## Problem statement
From the entries below, copy every line that has the word "shoulder".
(Material for this exercise)
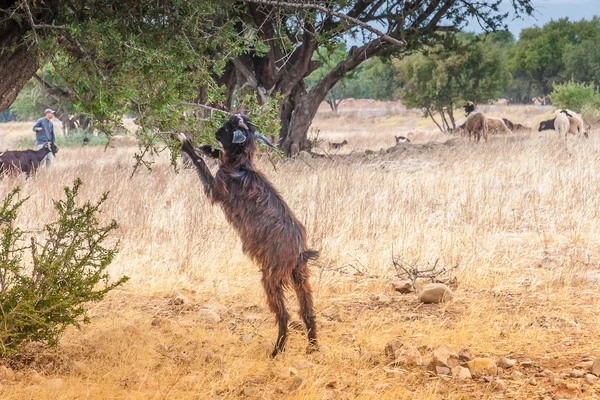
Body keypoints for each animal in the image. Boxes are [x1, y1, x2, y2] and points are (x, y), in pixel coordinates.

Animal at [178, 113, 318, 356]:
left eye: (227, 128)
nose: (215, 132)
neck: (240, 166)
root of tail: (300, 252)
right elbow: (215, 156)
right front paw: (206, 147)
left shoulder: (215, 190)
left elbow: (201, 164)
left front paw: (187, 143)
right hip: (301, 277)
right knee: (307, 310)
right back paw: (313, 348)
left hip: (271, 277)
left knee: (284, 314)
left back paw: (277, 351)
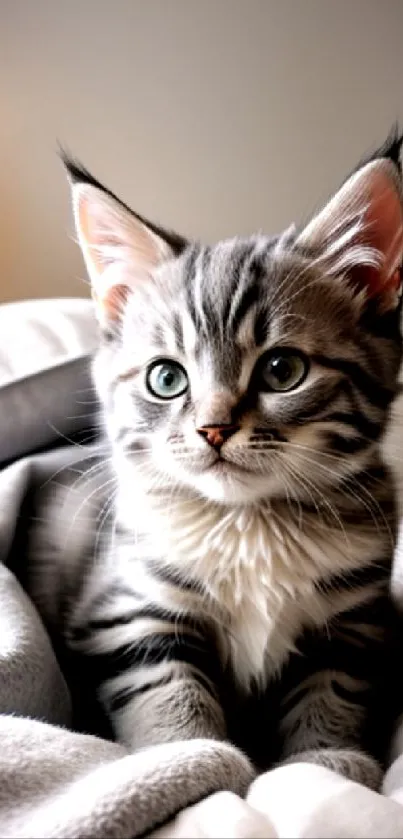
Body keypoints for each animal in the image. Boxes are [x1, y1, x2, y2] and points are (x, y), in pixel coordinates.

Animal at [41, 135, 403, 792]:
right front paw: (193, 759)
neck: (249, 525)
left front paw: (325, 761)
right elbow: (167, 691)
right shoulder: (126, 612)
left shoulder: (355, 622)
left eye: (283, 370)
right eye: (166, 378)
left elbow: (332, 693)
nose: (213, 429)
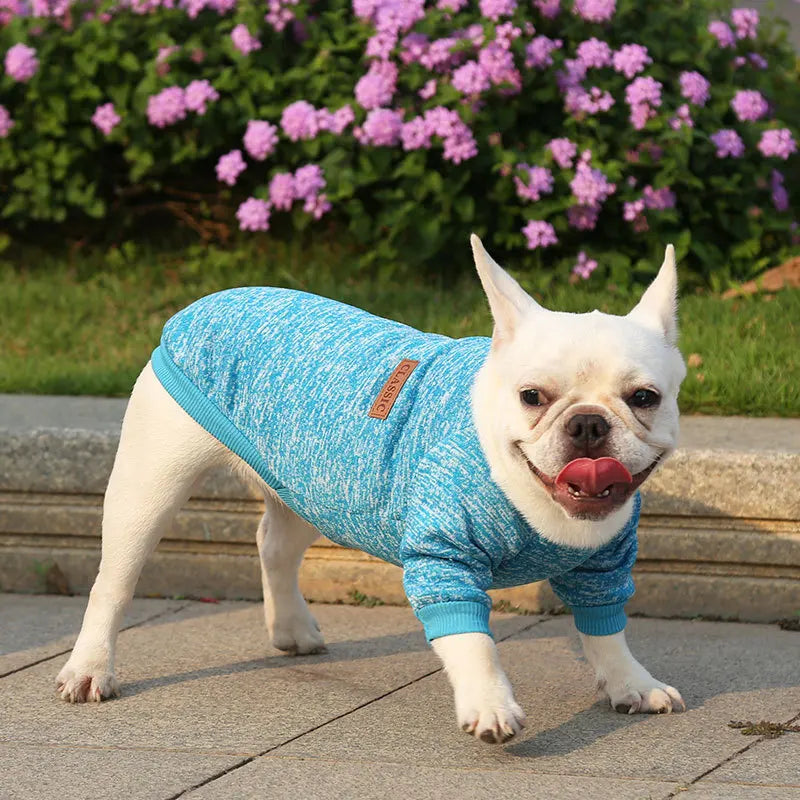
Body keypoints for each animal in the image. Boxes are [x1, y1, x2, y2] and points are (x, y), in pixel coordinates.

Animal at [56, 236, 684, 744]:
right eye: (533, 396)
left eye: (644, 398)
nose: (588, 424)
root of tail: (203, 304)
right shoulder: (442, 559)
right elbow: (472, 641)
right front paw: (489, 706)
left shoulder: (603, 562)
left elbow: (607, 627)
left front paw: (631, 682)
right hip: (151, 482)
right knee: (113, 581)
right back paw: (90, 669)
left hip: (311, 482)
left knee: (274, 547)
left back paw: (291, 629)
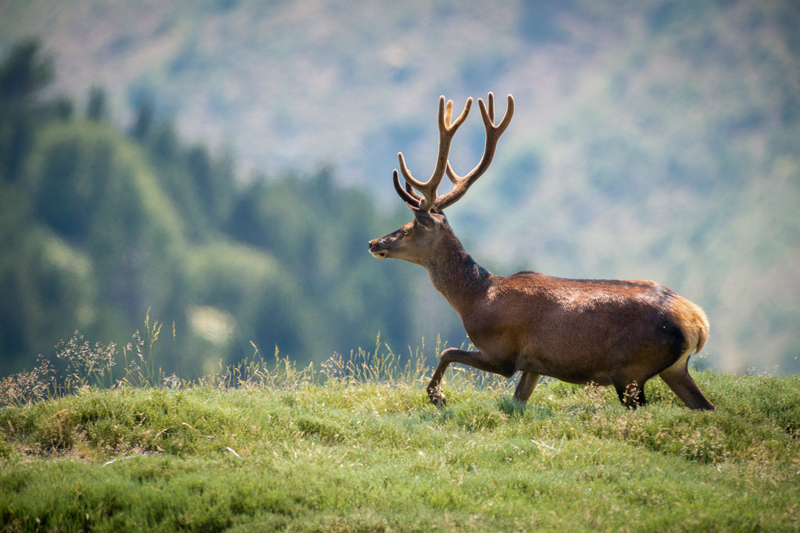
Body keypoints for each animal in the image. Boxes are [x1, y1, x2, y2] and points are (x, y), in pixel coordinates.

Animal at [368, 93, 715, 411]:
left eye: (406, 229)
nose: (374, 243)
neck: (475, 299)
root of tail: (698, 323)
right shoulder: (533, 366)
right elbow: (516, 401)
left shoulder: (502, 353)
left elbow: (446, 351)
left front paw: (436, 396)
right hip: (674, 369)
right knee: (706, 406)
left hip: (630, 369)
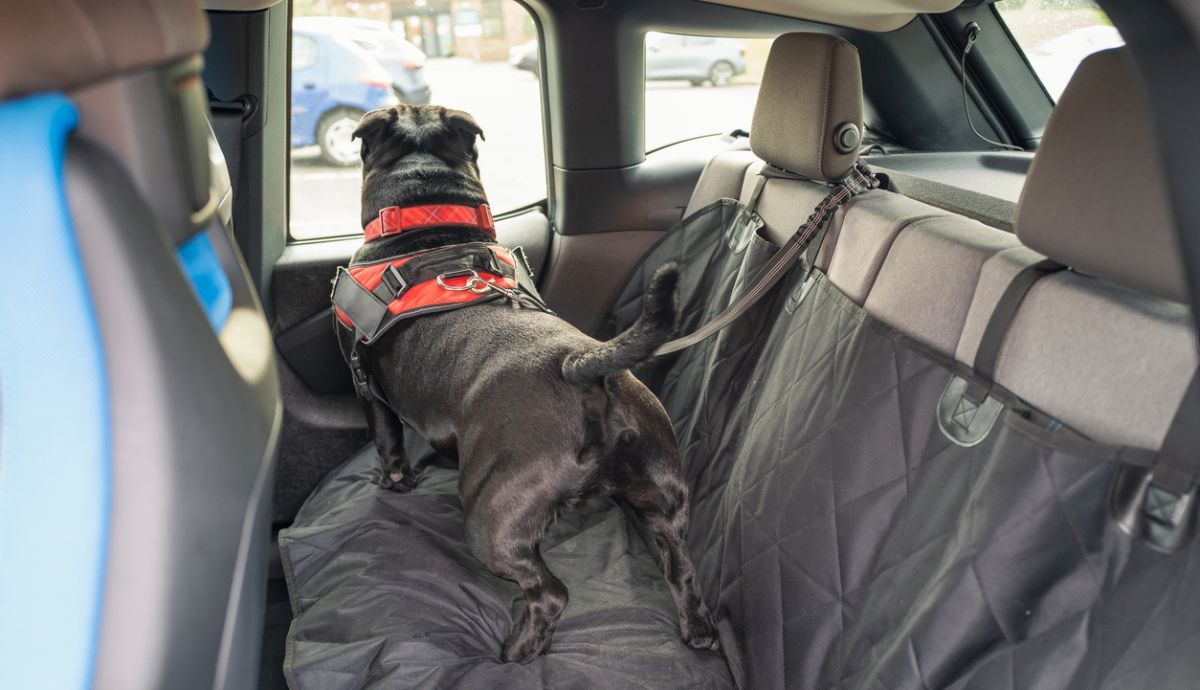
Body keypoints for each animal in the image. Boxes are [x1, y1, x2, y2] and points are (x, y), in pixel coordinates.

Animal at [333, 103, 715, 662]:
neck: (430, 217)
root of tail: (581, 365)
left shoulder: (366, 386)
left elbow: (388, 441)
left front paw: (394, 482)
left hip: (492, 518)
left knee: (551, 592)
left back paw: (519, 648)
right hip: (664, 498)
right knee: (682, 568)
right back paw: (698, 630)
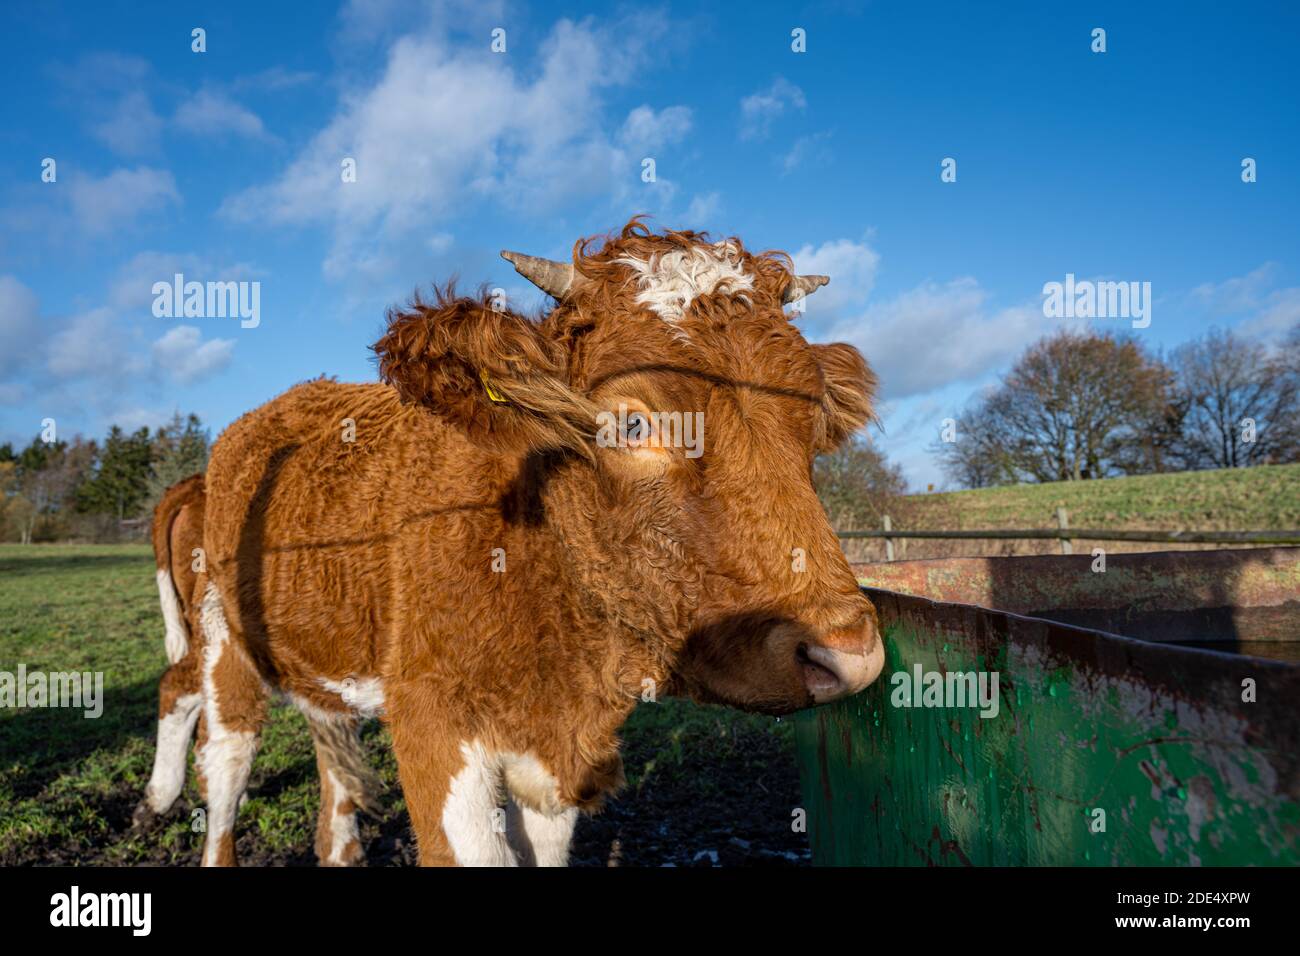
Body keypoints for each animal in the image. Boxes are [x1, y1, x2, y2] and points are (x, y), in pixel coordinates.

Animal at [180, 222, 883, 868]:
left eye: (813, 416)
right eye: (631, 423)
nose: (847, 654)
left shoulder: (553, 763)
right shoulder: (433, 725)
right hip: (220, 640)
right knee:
(End Material for this exercise)
## Answer box
left shoulder: (215, 190)
right shoulder: (126, 612)
left shoulder: (355, 622)
right shoulder: (442, 559)
left shoulder: (603, 562)
right shoulder: (533, 366)
left shoulder: (502, 353)
left shoulder: (366, 386)
left shoulder: (553, 763)
right shoulder: (433, 725)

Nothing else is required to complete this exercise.